To-do item: In the items below, convert only the part that opens with the line containing "For extension, it" and closes with the line containing "- [Gem](https://rubygems.org/gems/command_line_email/)" into a Markdown table with two columns, Row and Line, giving each non-blank line its row number and leaving out blank lines.
Material provided Block Start
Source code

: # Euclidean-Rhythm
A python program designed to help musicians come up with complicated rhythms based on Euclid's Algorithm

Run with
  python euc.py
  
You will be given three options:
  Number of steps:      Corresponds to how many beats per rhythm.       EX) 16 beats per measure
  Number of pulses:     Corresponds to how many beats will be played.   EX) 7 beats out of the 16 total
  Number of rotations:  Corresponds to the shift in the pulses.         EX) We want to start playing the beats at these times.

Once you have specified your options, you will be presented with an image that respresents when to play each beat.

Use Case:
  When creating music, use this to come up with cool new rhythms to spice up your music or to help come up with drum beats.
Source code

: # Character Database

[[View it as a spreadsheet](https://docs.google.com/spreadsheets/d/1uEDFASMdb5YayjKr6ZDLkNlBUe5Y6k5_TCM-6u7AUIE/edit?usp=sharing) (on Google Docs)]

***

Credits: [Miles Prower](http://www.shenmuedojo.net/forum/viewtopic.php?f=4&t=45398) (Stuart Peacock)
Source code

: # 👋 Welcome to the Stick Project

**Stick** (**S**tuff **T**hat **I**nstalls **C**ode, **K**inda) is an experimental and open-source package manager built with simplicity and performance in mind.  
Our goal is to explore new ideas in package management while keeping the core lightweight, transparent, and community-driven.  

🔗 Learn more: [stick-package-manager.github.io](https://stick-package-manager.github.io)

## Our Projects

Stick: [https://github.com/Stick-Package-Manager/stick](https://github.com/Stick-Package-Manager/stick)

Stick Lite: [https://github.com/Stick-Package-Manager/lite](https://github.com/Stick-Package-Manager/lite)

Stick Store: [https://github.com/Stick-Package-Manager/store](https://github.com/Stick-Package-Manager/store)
Material provided Block End
Material provided Block Start
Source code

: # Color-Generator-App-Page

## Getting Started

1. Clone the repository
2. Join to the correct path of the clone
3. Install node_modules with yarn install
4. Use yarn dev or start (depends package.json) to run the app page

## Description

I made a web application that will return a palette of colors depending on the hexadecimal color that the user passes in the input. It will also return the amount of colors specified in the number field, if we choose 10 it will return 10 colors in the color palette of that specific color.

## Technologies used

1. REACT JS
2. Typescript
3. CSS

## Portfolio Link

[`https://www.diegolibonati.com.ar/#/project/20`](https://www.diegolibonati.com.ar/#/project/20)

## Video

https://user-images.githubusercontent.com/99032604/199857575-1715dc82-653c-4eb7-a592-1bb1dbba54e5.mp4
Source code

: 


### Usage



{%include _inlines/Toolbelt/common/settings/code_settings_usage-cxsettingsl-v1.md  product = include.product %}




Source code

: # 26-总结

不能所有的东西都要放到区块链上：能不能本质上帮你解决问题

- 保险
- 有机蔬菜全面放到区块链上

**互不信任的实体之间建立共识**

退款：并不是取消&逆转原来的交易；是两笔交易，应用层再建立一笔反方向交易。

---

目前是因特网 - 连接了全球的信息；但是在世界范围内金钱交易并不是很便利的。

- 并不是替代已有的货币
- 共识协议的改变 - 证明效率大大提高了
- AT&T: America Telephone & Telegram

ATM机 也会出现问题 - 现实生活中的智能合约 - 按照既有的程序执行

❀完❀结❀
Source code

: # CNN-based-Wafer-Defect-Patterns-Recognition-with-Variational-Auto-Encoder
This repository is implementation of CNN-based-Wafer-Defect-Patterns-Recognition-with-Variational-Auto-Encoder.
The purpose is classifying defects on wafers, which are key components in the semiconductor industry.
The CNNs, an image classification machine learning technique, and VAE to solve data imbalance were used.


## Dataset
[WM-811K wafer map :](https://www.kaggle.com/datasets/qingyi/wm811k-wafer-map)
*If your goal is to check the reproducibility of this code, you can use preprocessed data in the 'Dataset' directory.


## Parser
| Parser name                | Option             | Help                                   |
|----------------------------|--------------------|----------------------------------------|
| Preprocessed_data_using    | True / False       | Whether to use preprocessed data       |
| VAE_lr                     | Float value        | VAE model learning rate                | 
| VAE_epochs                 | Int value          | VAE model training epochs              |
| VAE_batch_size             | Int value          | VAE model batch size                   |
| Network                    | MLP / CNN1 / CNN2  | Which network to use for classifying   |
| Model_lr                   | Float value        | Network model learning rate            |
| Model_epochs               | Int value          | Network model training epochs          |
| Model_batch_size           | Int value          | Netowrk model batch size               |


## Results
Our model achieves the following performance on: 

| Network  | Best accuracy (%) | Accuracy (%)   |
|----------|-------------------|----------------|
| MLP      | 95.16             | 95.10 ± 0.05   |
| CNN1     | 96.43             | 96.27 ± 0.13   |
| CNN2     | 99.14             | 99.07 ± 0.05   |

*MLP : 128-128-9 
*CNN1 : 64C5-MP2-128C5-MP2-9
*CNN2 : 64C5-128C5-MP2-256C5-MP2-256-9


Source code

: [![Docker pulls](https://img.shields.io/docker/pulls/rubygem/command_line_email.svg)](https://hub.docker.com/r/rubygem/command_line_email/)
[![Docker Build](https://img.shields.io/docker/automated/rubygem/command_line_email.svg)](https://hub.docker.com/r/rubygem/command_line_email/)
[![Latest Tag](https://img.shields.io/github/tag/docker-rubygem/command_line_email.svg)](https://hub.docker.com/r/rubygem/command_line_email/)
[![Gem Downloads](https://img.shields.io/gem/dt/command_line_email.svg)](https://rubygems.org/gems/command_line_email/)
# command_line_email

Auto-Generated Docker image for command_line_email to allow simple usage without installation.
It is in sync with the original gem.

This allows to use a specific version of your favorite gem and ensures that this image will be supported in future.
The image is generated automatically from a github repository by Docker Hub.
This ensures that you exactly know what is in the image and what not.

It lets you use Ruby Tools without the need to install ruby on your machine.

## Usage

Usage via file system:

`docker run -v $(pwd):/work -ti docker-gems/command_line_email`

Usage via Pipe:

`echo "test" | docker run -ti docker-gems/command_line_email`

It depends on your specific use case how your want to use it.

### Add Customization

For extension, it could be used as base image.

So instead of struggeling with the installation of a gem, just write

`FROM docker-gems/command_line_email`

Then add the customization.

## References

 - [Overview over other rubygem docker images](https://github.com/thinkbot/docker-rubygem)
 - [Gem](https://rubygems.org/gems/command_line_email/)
Material provided Block End
Task response:
| Row | Line |
|---|---|
| 1 | For extension, it could be used as base image. |
| 2 | So instead of struggeling with the installation of a gem, just write |
| 3 | `FROM docker-gems/command_line_email` |
| 4 | Then add the customization. |
| 5 | ## References |
| 6 |  - [Overview over other rubygem docker images](https://github.com/thinkbot/docker-rubygem) |
| 7 |  - [Gem](https://rubygems.org/gems/command_line_email/) |